Voting was taking place in polling stations including the Anne Frank and Van Gogh museums in Amsterdam, clubs, train stations and even a petting zoo.

“For me, this is a bit of a different election because anyone can win. In the end it came down to two candidates. I tossed a coin and chose one,” Vincent Spijker, a 54-year-old quality control manager, told the Agence France-Presse news agency after casting his vote.

The election will bring the Netherlands its first new prime minister in 13 years after Rutte concludes his tenure as the country’s longest-serving leader.

A poll on Tuesday showed Wilders’s party slightly ahead of Rutte’s VVD and a centre-left bloc made up of the Labour Party and Green Left, led by Labour leader Frans Timmermans.

Running to replace Rutte from his VVD is Justice Minister Dilan Yesilgoz, a Turkish immigrant who has embraced a restrictive approach to immigration but sought to differentiate herself from Wilders and is hoping to become the country’s first female prime minister.

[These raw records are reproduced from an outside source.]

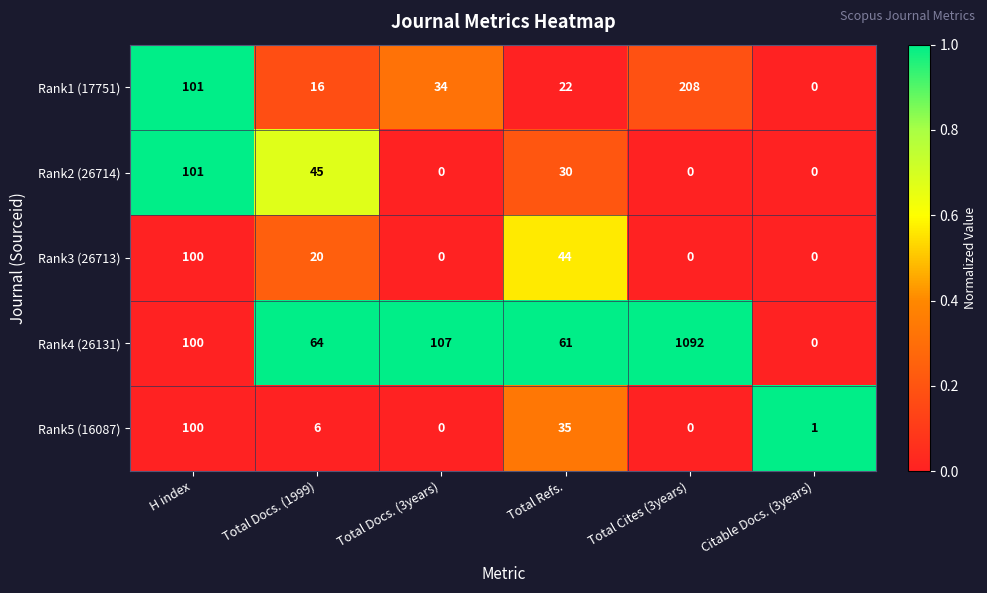

What is the highest value of the Rank2 (26714) series?

101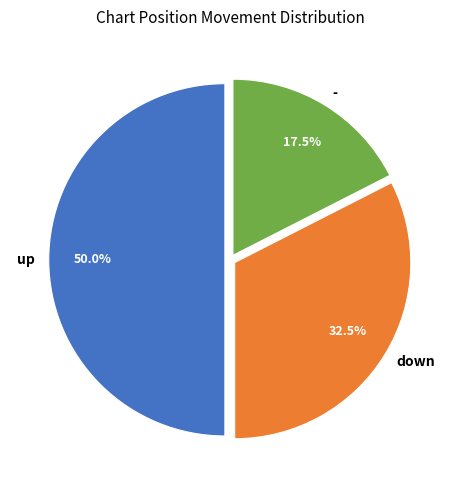

Count the number of slices in the pie.

3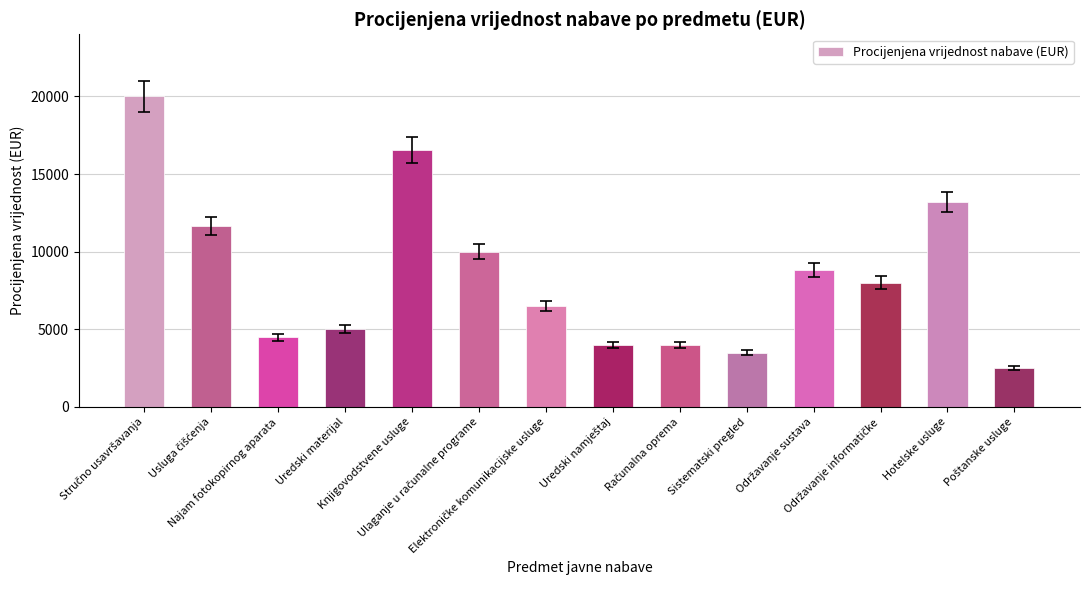

What is the sum of the values at Hotelske usluge and Uredski materijal?

18200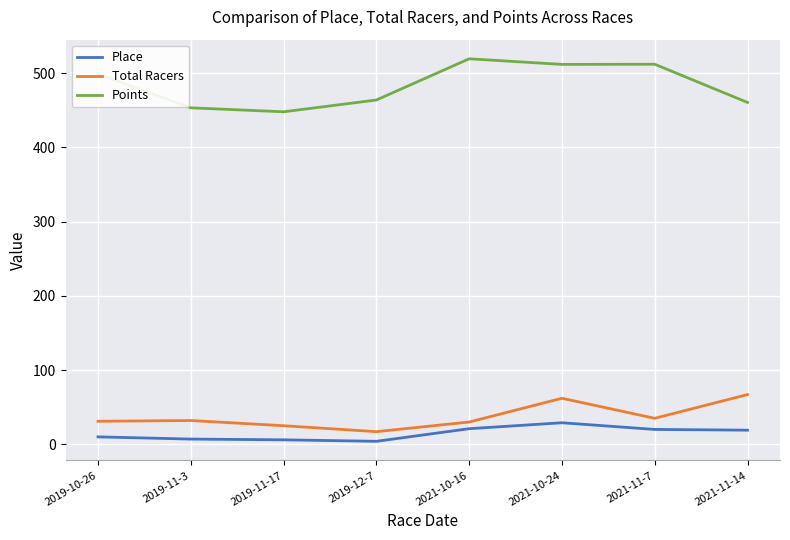

Which series changed the most between 2021-10-24 and 2021-11-7?

Total Racers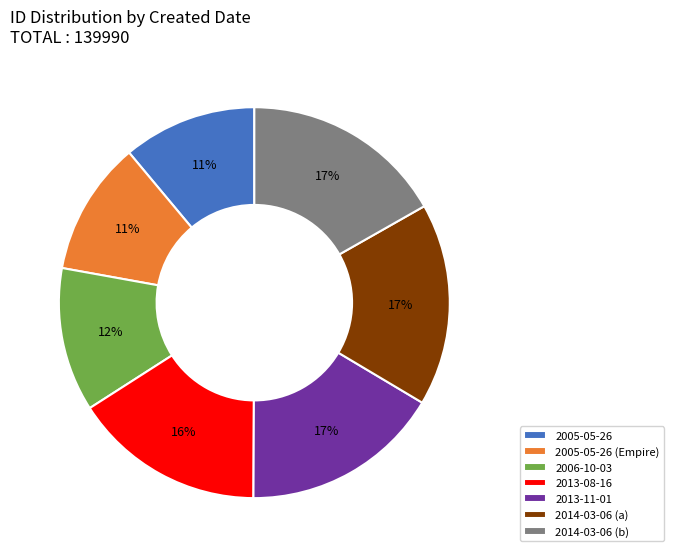

Is it true that 2006-10-03 is 21% of the pie?

False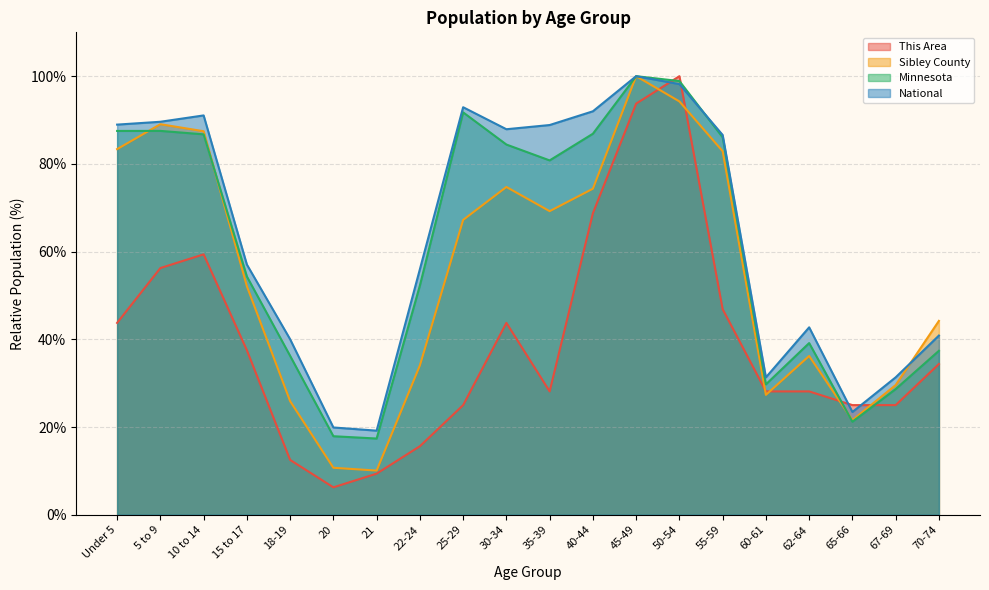

What is the label of the 8th point from the right?

45-49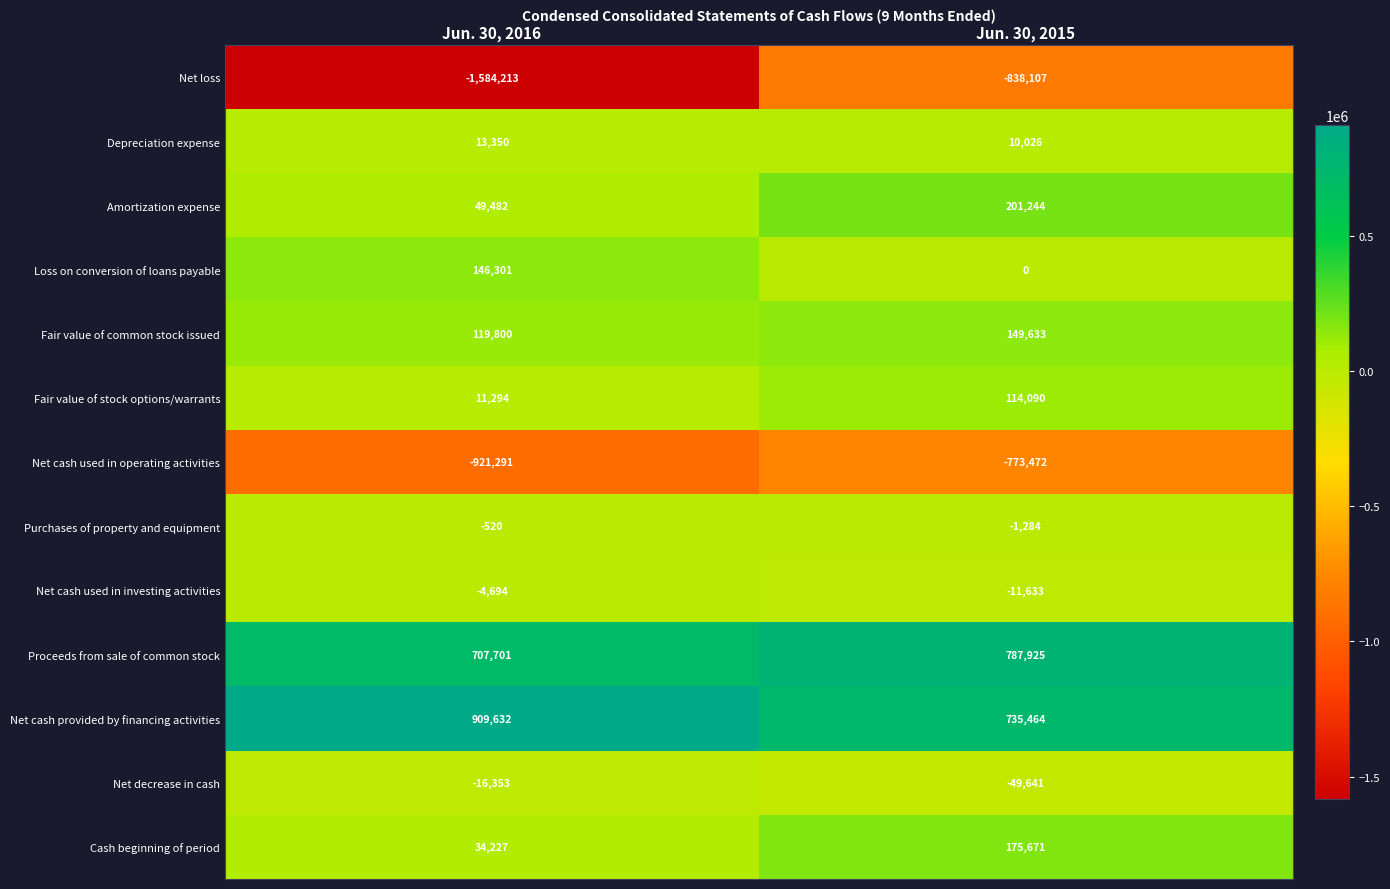

Which category has the lowest value across all series?

Jun. 30, 2016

“Maybe she can blow a new wind,” 67-year-old Maria Tolman, who voted VVD, told the Reuters news agency.

With the Netherlands a founding member of the European Union, fellow EU leaders will be scrutinising the outcome as parties on the right have suggested they would seek exemptions from the bloc’s rules on agriculture and immigration.

Dilan Yesilgoz
Dutch party leader of VVD, Dilan Yesilgoz casts her vote during the Dutch parliamentary elections in Amsterdam [Piroschka van de Wouw/Reuters]

A self-proclaimed fan of Hungarian Prime Minister Viktor Orban, Wilders is explicitly anti-EU, urging the Netherlands to take back control of its borders, to significantly reduce its payments to the union and block the entrance of any new members.

He has also repeatedly said the Netherlands should stop providing arms to Ukraine, saying it needs the weapons to be able to defend itself. However, none of the parties he could potentially form a government with shares these ideas.

Still, a strong showing for Wilders could potentially lead the Netherlands to a hard-right coalition with a strong anti-immigration line.

“I hope I don’t wake up tomorrow and we have Wilders as a prime minister. That’s a nightmare,” Amsterdam resident Arie van der Neut told Reuters after he cast his ballot for the pro-European, centre-left Volt party.